So simple, so true!

Today's management tip "How to Retain Talent in a Recovery" from Harvard Business Online is so simple, yet so very true:
In an economic recovery, top talent — fed up with no bonuses and low morale — may want to jump ship as soon as the job market picks up. Here are three things you can do to keep your top talent where they are:
  1. Launch efforts to rebuild trust. One of the things that suffers most in a recession is the trust between employees and employers. Show your employees that what was done in survival mode is not the norm going forward.
  2. Adjust compensation and benefits. Keep your radar tuned to the job market and any signs that it is heating up. Adjust salaries to make up for lost bonuses and raises and to match the market.
  3. Know your top talent. You not only need to know who they are, but what they want. Communicate with them regularly about their careers and how your company can support them.
Read this together with Seth Godin's post "Losing Andrew Carnegie", and it will be pretty clear that the messages above won't stick to the minds of management in most organizations:
Carnegie apparently said, "Take away my people, but leave my factories and soon grass will grow on the factory floors......Take away my factories, but leave my people and soon we will have a new and better factory."

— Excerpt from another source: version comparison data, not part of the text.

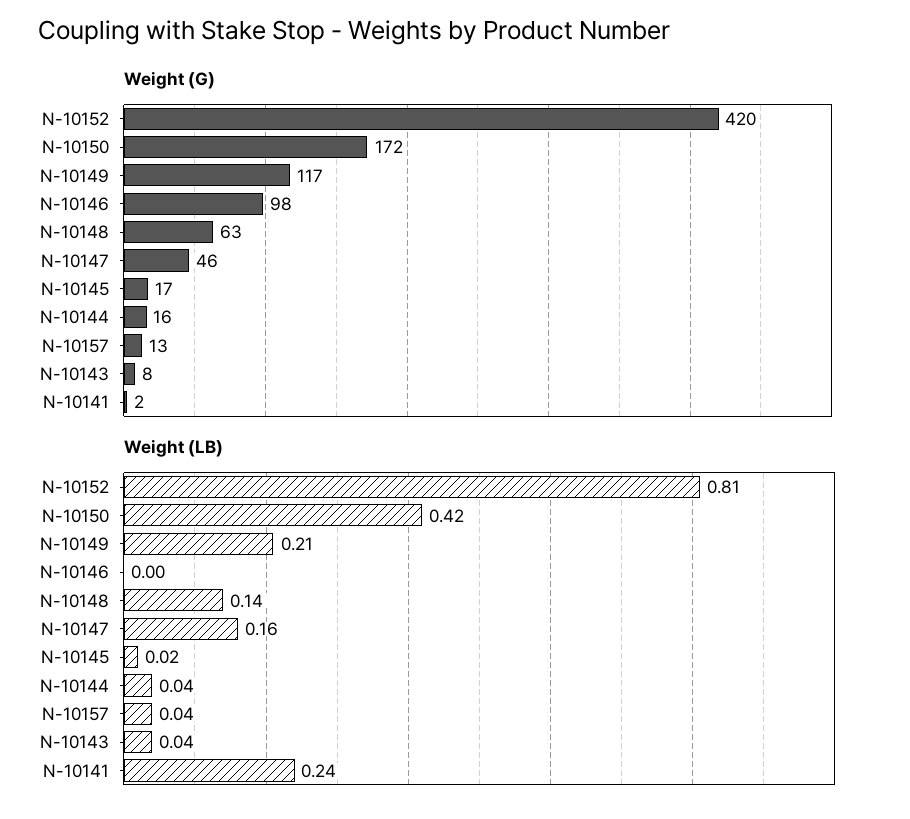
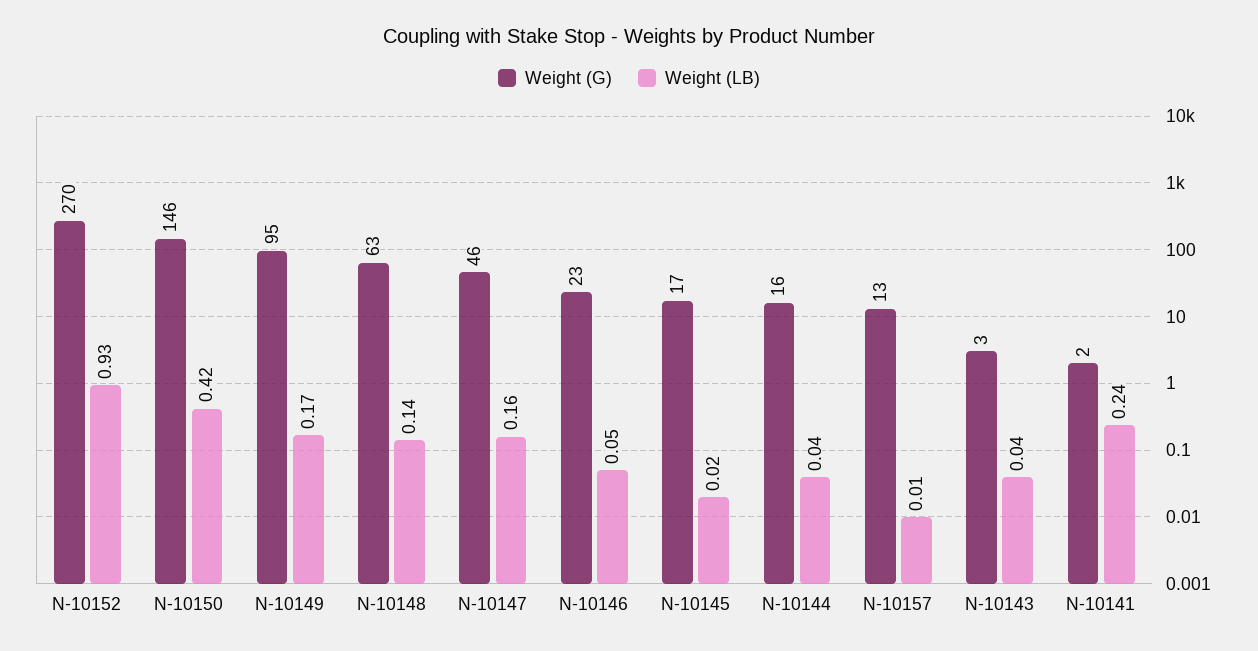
Weight (G), N-10152: 420 -> 270
Weight (G), N-10150: 172 -> 146
Weight (G), N-10149: 117 -> 95
Weight (G), N-10146: 98 -> 23
Weight (G), N-10143: 8 -> 3
Weight (LB), N-10152: 0.81 -> 0.93
Weight (LB), N-10149: 0.21 -> 0.17
Weight (LB), N-10146: 0 -> 0.05
Weight (LB), N-10157: 0.04 -> 0.01

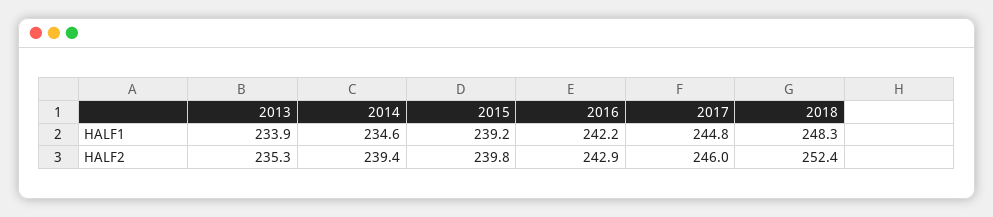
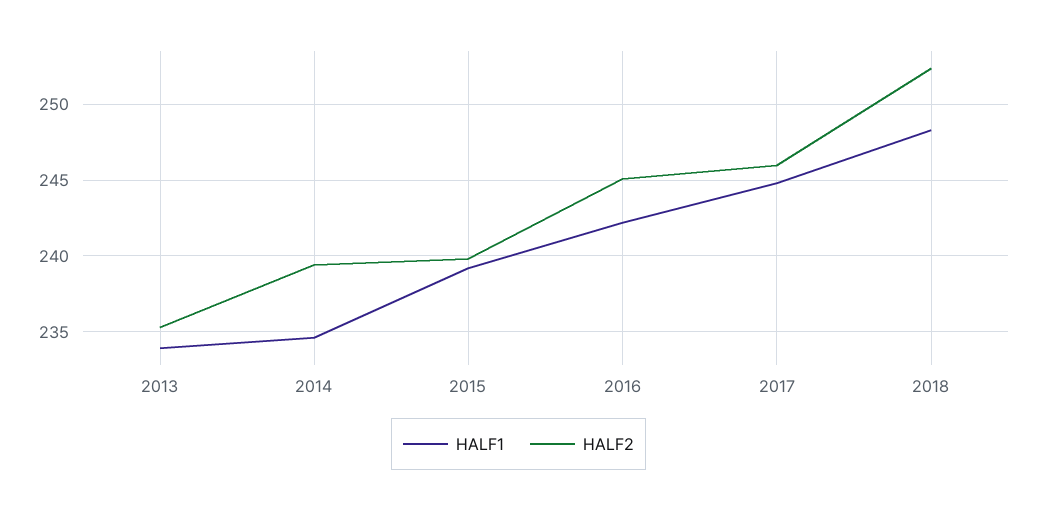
HALF2, 2016: 242.9 -> 245

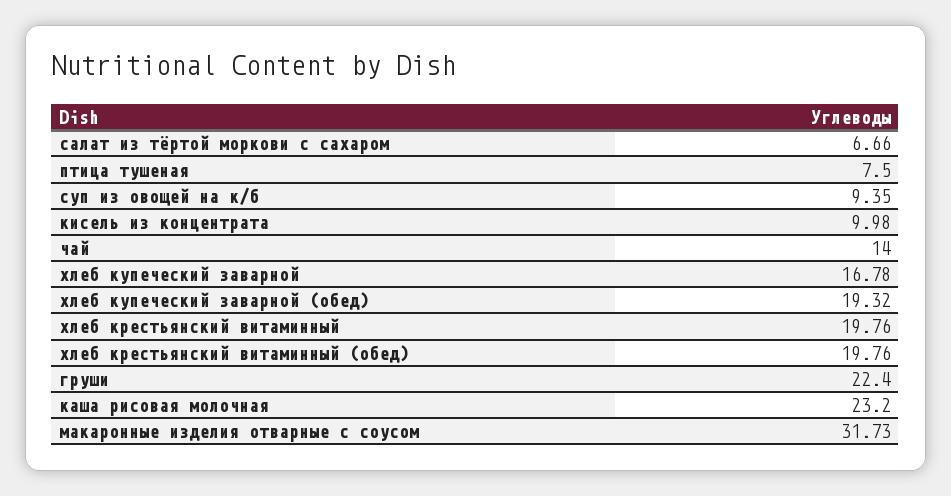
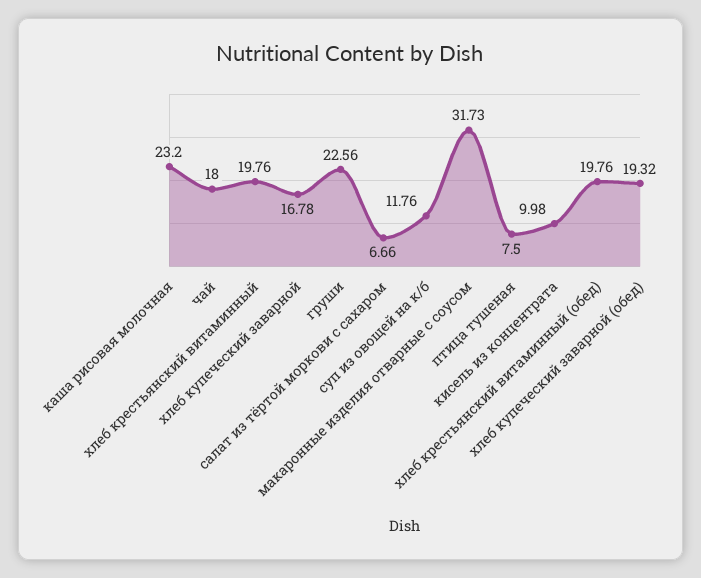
суп из овощей на к/б: 9.35 -> 11.76
чай: 14 -> 18
груши: 22.4 -> 22.56

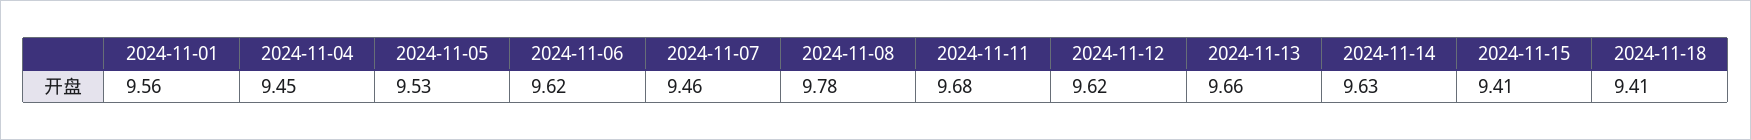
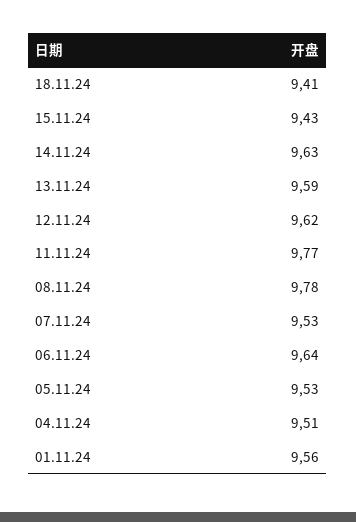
2024-11-04: 9.45 -> 9.51
2024-11-06: 9.62 -> 9.64
2024-11-07: 9.46 -> 9.53
2024-11-11: 9.68 -> 9.77
2024-11-13: 9.66 -> 9.59
2024-11-15: 9.41 -> 9.43

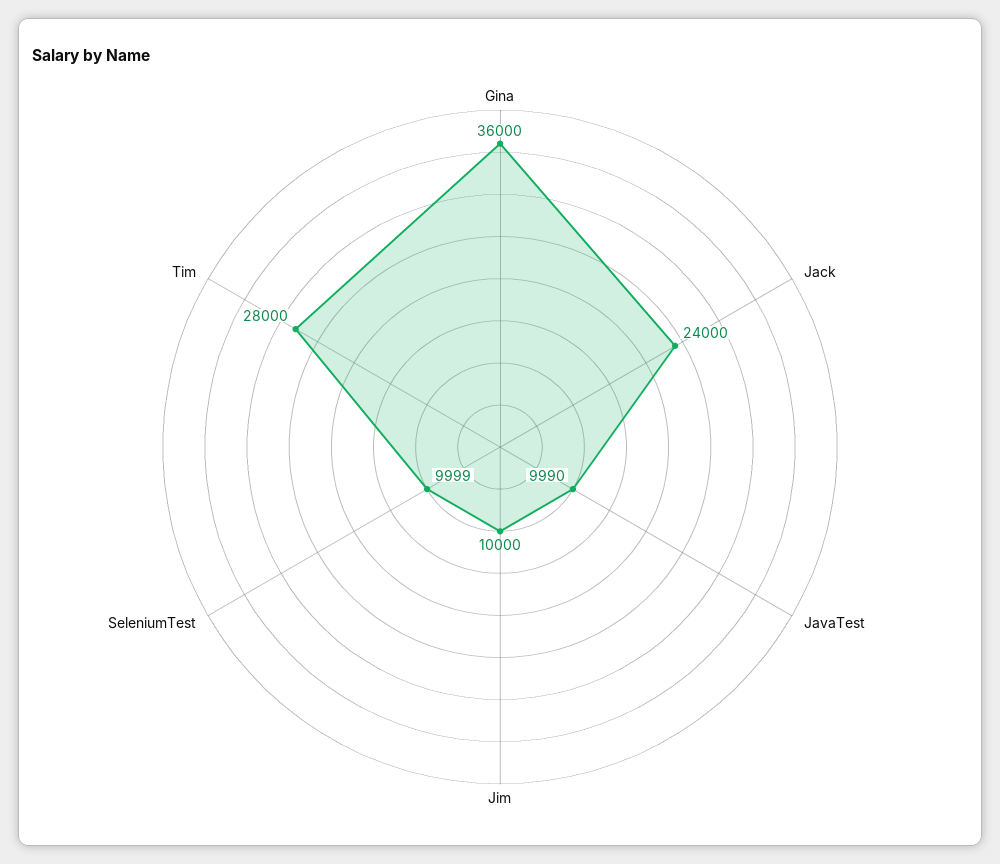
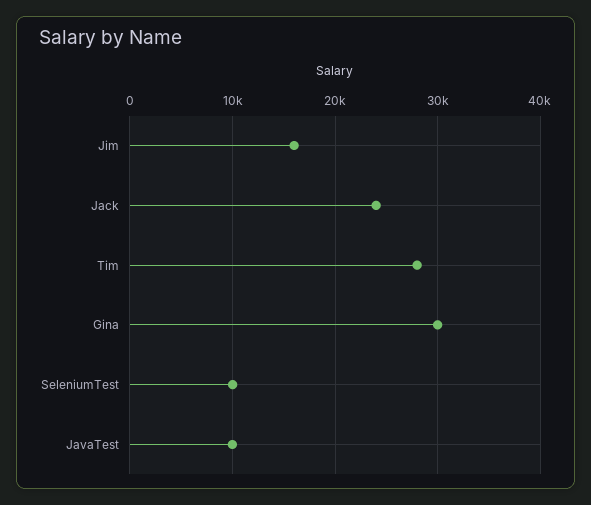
Gina: 36000 -> 30000
Jim: 10000 -> 16000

Is there a typical large corporation working today that still believes this?

Most organizations now have it backwards. The factory, the infrastructure, the systems, the patents, the process, the manual... that's king. In fact, shareholders demand it.

It turns out that success is coming from the atypical organizations, the ones that can get back to embracing irreplaceable people, the linchpins, the ones that make a difference. Anything else can be replicated cheaper by someone else.